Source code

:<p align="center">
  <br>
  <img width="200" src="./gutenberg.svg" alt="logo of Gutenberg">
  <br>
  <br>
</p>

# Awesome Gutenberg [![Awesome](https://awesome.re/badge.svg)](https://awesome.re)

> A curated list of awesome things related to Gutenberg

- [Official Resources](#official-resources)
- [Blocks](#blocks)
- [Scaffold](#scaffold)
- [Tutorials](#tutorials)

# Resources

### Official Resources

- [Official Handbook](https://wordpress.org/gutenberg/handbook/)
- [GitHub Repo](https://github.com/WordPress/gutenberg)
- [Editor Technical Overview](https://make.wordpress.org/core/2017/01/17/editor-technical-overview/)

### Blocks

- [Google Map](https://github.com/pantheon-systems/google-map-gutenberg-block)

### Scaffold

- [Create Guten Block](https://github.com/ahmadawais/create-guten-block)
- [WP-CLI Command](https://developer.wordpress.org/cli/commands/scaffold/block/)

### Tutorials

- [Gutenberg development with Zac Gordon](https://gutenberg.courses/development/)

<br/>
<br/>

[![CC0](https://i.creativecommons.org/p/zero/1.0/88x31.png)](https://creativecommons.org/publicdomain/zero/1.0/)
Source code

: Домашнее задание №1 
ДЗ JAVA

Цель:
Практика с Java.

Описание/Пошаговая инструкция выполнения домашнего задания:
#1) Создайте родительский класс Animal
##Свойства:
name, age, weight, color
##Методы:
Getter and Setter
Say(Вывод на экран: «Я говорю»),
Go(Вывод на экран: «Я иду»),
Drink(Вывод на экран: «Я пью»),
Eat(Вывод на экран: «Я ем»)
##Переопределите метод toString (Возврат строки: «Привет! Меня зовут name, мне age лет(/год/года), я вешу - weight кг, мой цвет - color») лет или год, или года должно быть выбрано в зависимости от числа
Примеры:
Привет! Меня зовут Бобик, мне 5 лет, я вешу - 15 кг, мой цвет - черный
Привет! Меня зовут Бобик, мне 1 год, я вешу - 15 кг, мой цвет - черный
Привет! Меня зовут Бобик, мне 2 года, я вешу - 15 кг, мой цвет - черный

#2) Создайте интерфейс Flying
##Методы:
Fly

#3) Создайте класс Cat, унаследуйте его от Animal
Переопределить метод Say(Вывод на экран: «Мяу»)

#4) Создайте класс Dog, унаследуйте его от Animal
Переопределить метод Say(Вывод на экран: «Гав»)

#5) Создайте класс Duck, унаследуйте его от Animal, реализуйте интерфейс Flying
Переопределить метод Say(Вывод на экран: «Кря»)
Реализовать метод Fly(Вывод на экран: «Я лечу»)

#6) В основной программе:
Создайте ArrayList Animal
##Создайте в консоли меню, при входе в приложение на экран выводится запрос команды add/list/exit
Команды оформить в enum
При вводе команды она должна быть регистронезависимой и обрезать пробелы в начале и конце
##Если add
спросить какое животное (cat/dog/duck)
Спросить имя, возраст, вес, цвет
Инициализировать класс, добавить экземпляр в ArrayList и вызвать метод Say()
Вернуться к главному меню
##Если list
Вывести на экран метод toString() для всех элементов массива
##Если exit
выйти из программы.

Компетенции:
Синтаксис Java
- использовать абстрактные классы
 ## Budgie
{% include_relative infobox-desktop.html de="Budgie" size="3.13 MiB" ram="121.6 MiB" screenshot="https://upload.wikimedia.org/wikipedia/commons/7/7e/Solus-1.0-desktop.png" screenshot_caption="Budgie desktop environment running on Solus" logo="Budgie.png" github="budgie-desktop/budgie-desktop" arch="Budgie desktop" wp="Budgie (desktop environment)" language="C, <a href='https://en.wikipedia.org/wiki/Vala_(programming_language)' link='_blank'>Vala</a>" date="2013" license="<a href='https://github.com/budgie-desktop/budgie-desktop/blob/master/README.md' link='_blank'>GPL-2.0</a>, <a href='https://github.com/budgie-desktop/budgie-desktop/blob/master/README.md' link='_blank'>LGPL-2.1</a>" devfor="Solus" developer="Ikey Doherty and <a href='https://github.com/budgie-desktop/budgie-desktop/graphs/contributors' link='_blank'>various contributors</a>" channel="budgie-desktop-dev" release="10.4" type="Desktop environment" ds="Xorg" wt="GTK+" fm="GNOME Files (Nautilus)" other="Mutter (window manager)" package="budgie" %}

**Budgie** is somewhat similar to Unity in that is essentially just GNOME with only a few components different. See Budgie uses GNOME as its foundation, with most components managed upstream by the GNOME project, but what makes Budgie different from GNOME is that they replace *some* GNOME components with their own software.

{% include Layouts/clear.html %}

:::

### Assigned task
Find "Getter and Setter" in the entries above and copy that whole line exactly, then each line after it through the line that contains "Реализовать метод Fly(Вывод".

### Solution for this task
Getter and Setter
Say(Вывод на экран: «Я говорю»),
Go(Вывод на экран: «Я иду»),
Drink(Вывод на экран: «Я пью»),
Eat(Вывод на экран: «Я ем»)
##Переопределите метод toString (Возврат строки: «Привет! Меня зовут name, мне age лет(/год/года), я вешу - weight кг, мой цвет - color») лет или год, или года должно быть выбрано в зависимости от числа
Примеры:
Привет! Меня зовут Бобик, мне 5 лет, я вешу - 15 кг, мой цвет - черный
Привет! Меня зовут Бобик, мне 1 год, я вешу - 15 кг, мой цвет - черный
Привет! Меня зовут Бобик, мне 2 года, я вешу - 15 кг, мой цвет - черный

#2) Создайте интерфейс Flying
##Методы:
Fly

#3) Создайте класс Cat, унаследуйте его от Animal
Переопределить метод Say(Вывод на экран: «Мяу»)

#4) Создайте класс Dog, унаследуйте его от Animal
Переопределить метод Say(Вывод на экран: «Гав»)

#5) Создайте класс Duck, унаследуйте его от Animal, реализуйте интерфейс Flying
Переопределить метод Say(Вывод на экран: «Кря»)
Реализовать метод Fly(Вывод на экран: «Я лечу»)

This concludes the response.